In the first U.N.-sanctioned inquiry into U.S. practices at Guantanamo, human rights experts also criticized the Bush administration for a proposed law they said might permit torture in certain circumstances.

An agreement on the outlines of that law was reached Thursday on Capitol Hill, winning praise from President Bush and Senate Republicans, but criticism from the American Civil Liberties Union, which is calling on Congress to defeat the bill.

In Geneva Thursday, a report on Guantanamo and its 450 detainees was presented to the 47-nation U.N. Human Rights Council, a summary of which was released earlier this year.

"We note with the greatest concern that the government has not taken any steps to close Guantanamo," the rights experts said in a joint statement read by Algerian Leila Zerrougui, a specialist on arbitrary detention. "Indeed, a new block has been built and is set to open this month."

The United States responded by saying it would like to one day close Guantanamo, but first needs to find alternative means of protection from suspected terrorists. It criticized the allegations as poorly founded and said detainees are treated humanely.

The experts criticized President Bush's proposal on a new law regarding how to treat dangerous terrorism subjects, saying it failed to uphold the absolute prohibition on torture and "might permit abuses depending on the circumstances."

Zerrougui said the proposed bill would ensure that detainees are still denied minimum standards for fair trials.

Warren Tichenor, the U.S. ambassador to the U.N. in Geneva, criticized the experts for asserting "without real evidentiary support, conclusions they had clearly already reached."

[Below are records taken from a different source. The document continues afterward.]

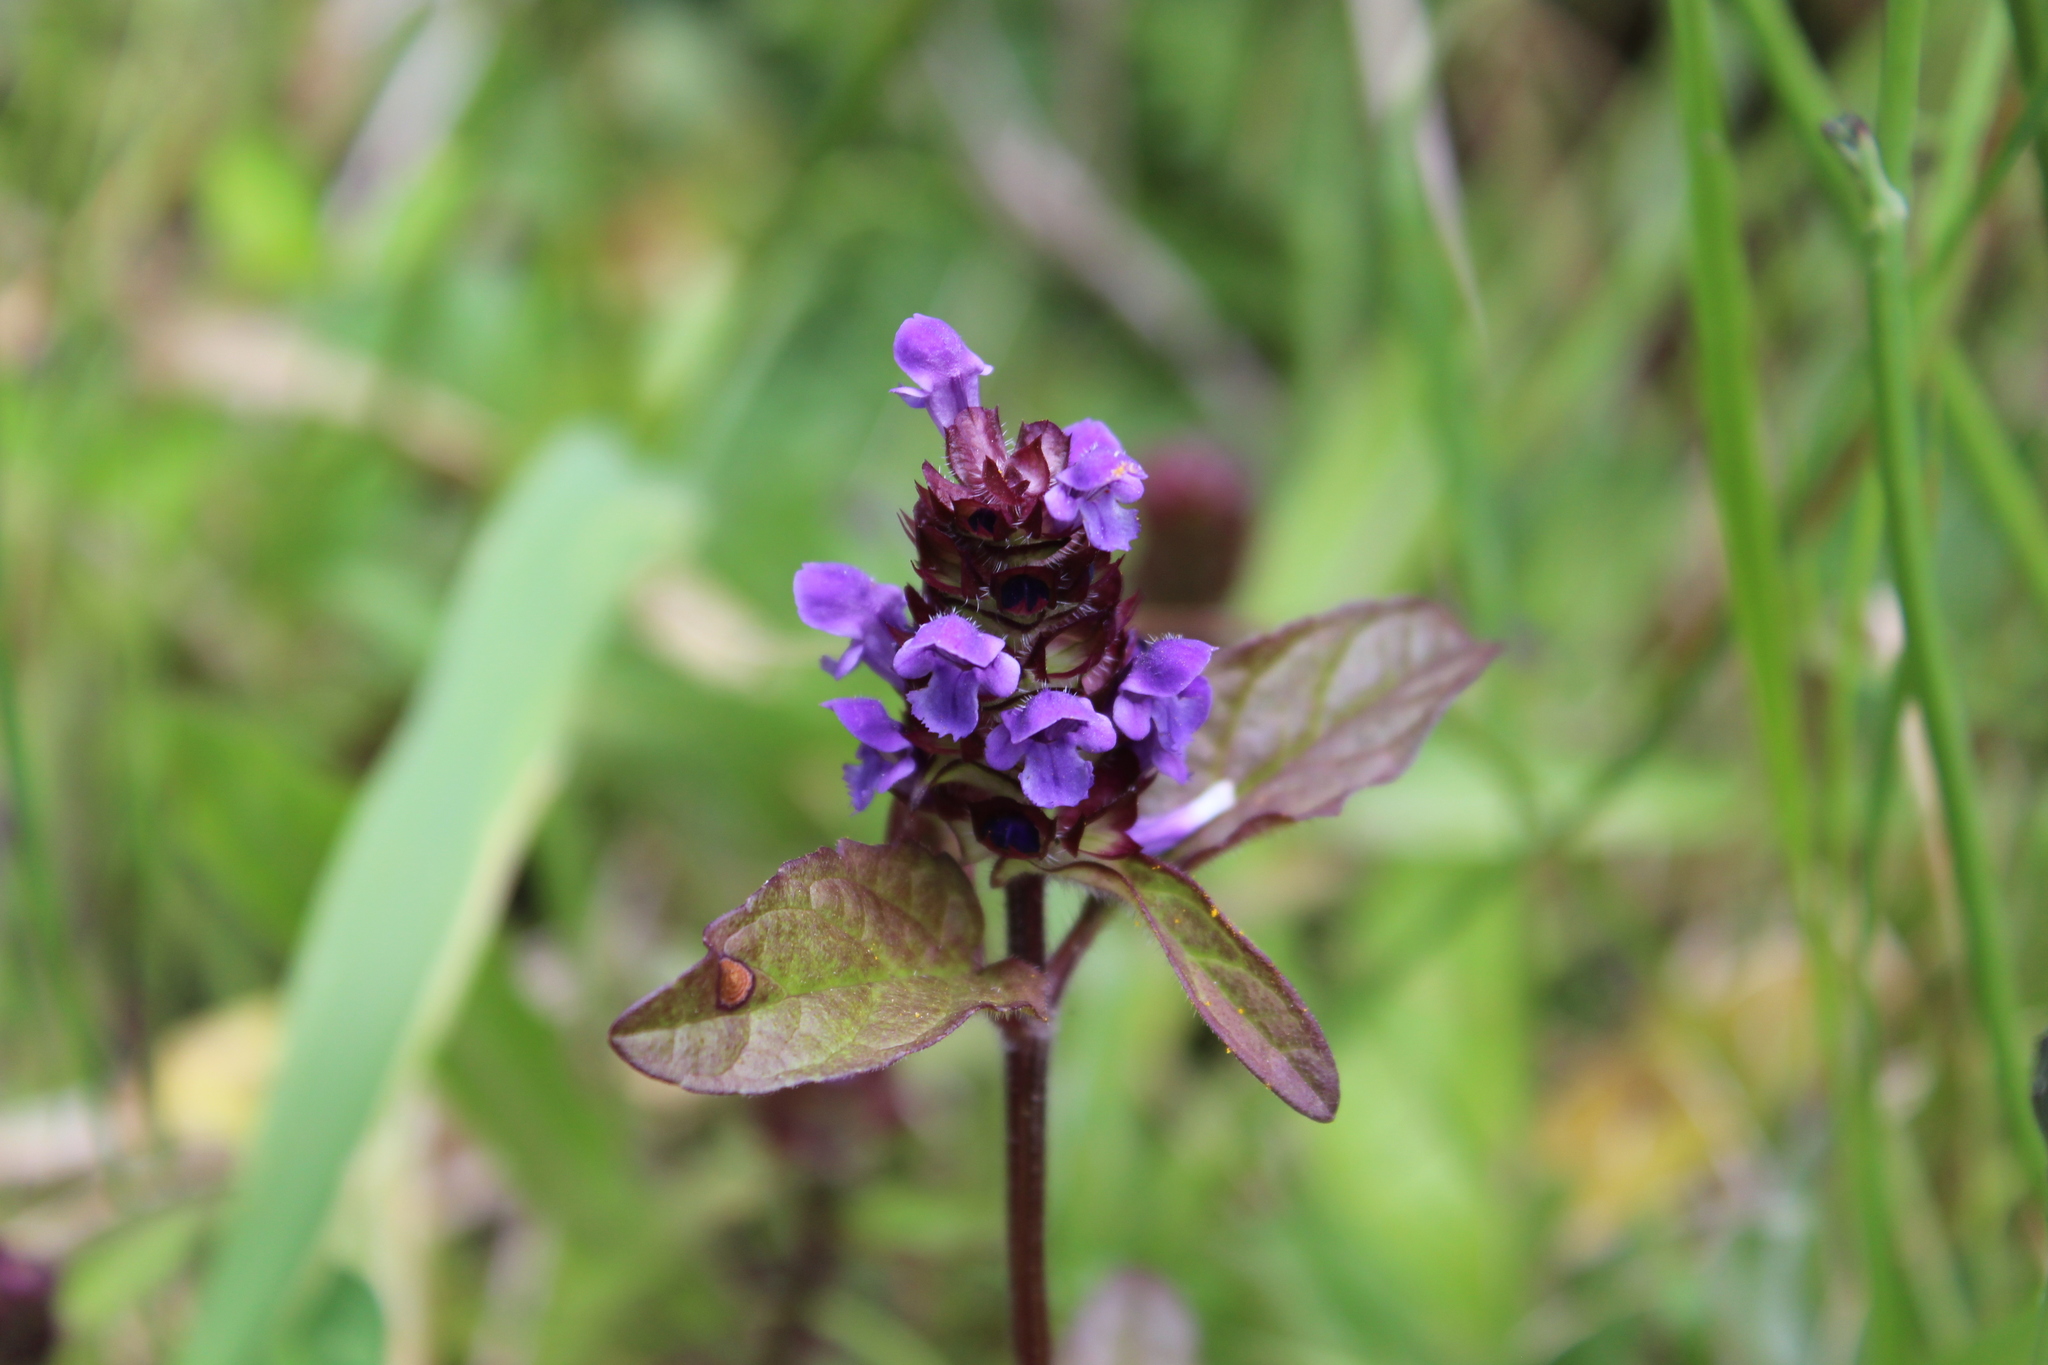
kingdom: Plantae
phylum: Tracheophyta
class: Magnoliopsida
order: Lamiales
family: Lamiaceae
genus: Prunella
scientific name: Prunella vulgaris
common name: Heal-all
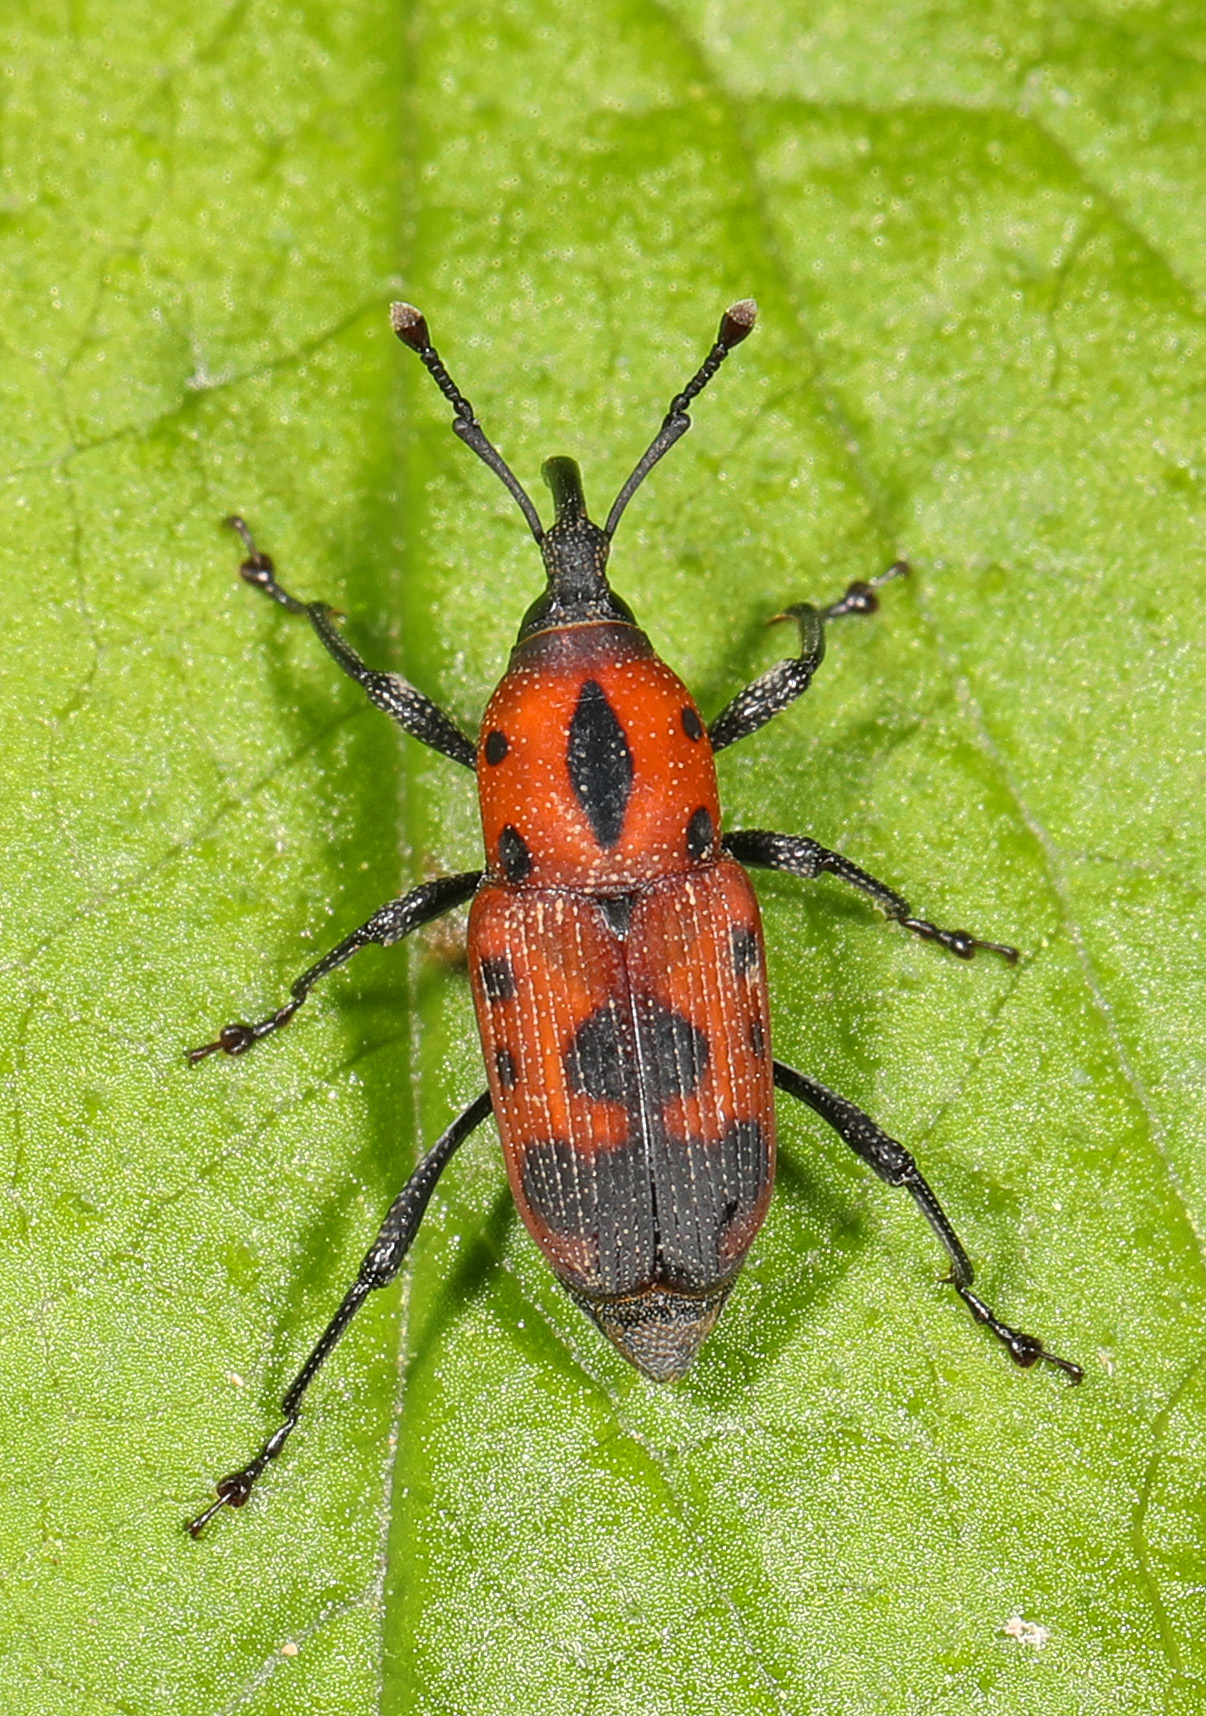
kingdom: Animalia
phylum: Arthropoda
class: Insecta
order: Coleoptera
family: Dryophthoridae
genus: Rhodobaenus
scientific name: Rhodobaenus quinquepunctatus
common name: Cocklebur weevil
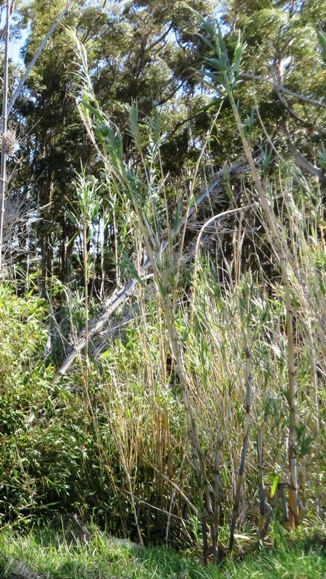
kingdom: Plantae
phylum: Tracheophyta
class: Liliopsida
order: Poales
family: Poaceae
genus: Arundo
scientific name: Arundo donax
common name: Giant reed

"There is little indication that they considered seriously the voluminous information provided in writing by the U.S. government," Tichenor told the council, of which the United States is only an observer. "By contrast, the report treats second- and third-hand allegations from press reports and contacts with attorneys for the detainees as true."

The panel had sought access to Guantanamo Bay since 2002, but refused a U.S. offer for three experts to visit the camp in November after being told they could not interview detainees. They launched their investigation regardless after saying they had reliable accounts that suspected terror detainees being held there have been tortured.